October 13, 2016 | Yaakov Amidror
About the author: Yaakov Amidror is a senior researcher at the Jerusalem Institute for Strategy and Security, and a Distinguish Fellow of JINSA’s  Gemunder Strategic Center, Washington DC. He served as national security advisor to the prime minister of Israel and the head of the National Security Council from 2011 to 2013.

Above all, writes Yaakov Amidror, Moscow’s intervention in Syria, along with its cultivation of closer diplomatic ties with Cairo and Tehran, is aimed at restoring Russian influence to what it was at the height of the cold war, and ultimately at supplanting the U.S. as the dominant force in the region. While Israel continues to make the best of a bad situation, the horizon is not bright:

Israel . . . has some major disagreements with Russia, especially after the sale of sophisticated weapons to Iran and Syria and the transfer of many weapons systems to Hizballah. [However], Russia’s willingness to tolerate Israel Air Force operations over Syria reflects a certain understanding of Jerusalem’s position. In a way the tacit permission it grants to Israeli operations to stop the arms transfers legitimizes those operations.

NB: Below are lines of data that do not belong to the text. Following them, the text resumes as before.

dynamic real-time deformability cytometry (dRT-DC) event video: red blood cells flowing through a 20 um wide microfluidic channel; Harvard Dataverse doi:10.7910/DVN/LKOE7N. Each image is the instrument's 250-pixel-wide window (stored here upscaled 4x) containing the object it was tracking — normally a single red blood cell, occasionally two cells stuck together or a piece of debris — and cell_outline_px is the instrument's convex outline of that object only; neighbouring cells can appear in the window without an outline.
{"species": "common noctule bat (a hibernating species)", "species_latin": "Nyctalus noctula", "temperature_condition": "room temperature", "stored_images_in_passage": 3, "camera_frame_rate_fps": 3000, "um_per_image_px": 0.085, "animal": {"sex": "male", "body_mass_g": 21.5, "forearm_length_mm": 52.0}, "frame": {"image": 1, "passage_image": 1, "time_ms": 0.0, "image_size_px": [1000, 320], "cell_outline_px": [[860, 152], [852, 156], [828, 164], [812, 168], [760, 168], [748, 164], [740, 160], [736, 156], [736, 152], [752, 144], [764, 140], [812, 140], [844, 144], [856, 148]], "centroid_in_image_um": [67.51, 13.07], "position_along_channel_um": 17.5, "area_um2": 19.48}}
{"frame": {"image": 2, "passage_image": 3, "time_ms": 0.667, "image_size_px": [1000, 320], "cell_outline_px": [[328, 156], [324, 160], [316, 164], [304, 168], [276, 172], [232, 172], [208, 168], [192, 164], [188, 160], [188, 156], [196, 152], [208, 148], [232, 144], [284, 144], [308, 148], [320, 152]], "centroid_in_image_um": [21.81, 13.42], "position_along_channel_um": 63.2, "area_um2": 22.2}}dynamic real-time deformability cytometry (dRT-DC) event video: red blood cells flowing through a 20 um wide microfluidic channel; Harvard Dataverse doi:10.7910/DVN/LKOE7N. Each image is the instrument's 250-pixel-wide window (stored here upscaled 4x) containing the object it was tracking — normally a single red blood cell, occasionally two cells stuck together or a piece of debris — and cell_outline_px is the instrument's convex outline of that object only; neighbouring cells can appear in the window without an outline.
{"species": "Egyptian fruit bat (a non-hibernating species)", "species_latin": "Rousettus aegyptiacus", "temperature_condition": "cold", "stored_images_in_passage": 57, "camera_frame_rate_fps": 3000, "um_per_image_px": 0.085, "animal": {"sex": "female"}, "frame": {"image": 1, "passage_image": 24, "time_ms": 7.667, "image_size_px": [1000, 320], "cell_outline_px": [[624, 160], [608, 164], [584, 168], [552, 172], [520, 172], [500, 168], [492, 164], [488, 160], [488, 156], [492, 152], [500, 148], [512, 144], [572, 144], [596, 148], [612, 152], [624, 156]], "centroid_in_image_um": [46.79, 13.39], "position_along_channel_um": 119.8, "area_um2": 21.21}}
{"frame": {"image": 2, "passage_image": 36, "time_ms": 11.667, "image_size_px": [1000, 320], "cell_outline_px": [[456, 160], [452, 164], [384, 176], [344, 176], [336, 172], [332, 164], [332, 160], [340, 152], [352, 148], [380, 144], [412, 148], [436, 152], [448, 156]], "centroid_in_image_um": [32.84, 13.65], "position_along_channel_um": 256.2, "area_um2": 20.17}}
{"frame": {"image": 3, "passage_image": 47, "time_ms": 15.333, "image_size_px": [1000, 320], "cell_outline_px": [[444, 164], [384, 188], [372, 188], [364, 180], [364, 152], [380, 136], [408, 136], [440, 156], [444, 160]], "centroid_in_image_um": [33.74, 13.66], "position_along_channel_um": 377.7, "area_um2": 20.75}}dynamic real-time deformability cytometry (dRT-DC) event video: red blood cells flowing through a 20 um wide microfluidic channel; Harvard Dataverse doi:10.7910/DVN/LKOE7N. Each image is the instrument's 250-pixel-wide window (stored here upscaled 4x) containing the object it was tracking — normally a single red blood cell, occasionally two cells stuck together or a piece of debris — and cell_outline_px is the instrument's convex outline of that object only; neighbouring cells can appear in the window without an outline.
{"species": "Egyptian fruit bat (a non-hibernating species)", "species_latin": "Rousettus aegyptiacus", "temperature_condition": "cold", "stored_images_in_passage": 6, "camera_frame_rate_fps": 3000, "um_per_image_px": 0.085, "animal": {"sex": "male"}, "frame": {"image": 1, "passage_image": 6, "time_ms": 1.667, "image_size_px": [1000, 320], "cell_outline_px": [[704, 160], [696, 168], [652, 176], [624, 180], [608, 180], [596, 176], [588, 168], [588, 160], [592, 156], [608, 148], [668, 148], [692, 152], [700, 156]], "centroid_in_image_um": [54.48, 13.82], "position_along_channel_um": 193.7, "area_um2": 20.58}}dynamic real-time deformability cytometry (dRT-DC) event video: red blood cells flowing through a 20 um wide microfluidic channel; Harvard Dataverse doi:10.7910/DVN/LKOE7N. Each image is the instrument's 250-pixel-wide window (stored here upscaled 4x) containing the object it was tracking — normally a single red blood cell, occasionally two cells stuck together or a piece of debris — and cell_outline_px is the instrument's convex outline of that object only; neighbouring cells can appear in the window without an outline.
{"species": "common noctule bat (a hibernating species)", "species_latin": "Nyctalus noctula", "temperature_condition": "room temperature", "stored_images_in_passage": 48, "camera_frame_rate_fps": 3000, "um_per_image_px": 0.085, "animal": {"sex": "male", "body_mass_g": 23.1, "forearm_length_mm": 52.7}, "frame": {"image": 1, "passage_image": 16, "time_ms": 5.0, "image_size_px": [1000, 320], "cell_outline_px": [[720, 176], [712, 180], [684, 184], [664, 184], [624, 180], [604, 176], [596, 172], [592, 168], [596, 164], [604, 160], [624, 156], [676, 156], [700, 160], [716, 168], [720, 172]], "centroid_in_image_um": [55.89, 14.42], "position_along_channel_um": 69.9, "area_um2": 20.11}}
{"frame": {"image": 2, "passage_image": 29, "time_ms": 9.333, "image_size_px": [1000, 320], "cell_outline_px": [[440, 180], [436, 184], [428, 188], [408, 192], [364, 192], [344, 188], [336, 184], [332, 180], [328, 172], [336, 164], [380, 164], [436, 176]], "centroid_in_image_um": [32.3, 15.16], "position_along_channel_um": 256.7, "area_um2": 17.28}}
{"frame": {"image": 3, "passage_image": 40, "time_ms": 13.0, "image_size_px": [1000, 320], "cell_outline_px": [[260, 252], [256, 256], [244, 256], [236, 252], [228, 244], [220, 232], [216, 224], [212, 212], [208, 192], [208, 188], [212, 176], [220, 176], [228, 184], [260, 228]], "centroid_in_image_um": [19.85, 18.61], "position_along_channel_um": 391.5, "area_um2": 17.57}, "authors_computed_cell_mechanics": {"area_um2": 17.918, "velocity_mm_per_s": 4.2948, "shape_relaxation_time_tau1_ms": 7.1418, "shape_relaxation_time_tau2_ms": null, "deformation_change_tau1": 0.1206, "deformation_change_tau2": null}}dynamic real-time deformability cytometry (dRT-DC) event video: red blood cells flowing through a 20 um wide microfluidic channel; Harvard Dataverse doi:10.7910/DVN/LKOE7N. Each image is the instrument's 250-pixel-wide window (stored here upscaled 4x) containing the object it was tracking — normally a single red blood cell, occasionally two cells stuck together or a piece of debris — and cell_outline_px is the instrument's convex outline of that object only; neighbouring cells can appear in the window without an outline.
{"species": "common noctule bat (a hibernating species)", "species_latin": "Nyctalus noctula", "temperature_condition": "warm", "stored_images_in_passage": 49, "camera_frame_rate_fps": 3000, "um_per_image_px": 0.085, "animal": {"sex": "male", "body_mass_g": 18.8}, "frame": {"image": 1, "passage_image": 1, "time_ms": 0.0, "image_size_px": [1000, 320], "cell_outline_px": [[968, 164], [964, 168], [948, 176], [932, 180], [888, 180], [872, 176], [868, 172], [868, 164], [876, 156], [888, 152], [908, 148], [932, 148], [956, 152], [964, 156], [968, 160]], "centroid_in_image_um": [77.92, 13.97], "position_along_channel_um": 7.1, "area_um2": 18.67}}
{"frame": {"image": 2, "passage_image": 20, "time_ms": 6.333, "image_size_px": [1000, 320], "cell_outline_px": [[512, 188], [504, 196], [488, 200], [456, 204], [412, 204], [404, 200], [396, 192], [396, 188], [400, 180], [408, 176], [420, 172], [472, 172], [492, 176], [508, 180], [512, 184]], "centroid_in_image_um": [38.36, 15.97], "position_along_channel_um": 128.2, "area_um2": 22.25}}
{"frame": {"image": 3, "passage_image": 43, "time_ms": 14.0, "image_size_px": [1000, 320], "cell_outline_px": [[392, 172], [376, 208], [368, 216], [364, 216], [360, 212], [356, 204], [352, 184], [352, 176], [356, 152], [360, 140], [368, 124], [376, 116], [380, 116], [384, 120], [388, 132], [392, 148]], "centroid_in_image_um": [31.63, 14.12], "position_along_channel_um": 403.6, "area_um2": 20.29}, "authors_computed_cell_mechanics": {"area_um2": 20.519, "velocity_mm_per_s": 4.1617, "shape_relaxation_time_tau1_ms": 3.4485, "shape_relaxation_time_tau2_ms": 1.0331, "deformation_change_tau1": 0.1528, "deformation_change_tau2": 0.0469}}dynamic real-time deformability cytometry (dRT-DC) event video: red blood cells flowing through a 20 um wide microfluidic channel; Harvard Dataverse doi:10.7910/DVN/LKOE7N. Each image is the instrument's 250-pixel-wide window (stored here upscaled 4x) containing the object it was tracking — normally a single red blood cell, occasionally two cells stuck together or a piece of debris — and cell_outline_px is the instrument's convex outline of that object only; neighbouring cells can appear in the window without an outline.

Overall, in its relationship with Russia, Israel is realistic. It tries to understand what can be achieved (for example, a lengthy delay in supplying Iran with the S-300 surface-to-air missile system) and what cannot be achieved (for example, the outright cancellation of the sale of the S-300 missile system).

Israel understands that it cannot stop cooperation among Iran, Hizballah, and Syria in the war against the [anti-Assad] rebels. Israel has been able, however, to establish a conflict-prevention mechanism to prevent any incidents that could occur if Israel and Russia were to operate in the same area without reliable communication.

This mechanism is not an alliance, or even a coordination agreement. It is a technical arrangement with the goal of preventing incidents. It is limited to the narrow field of preventing error in an area where both sides are active, each for its own purposes. The diplomatic significance of the conflict-prevention mechanism should not be overstated. Nor should Israel rely on the hope that the Russians will limit Hizballah’s or Iran’s operations against Israel or do anything to mitigate them.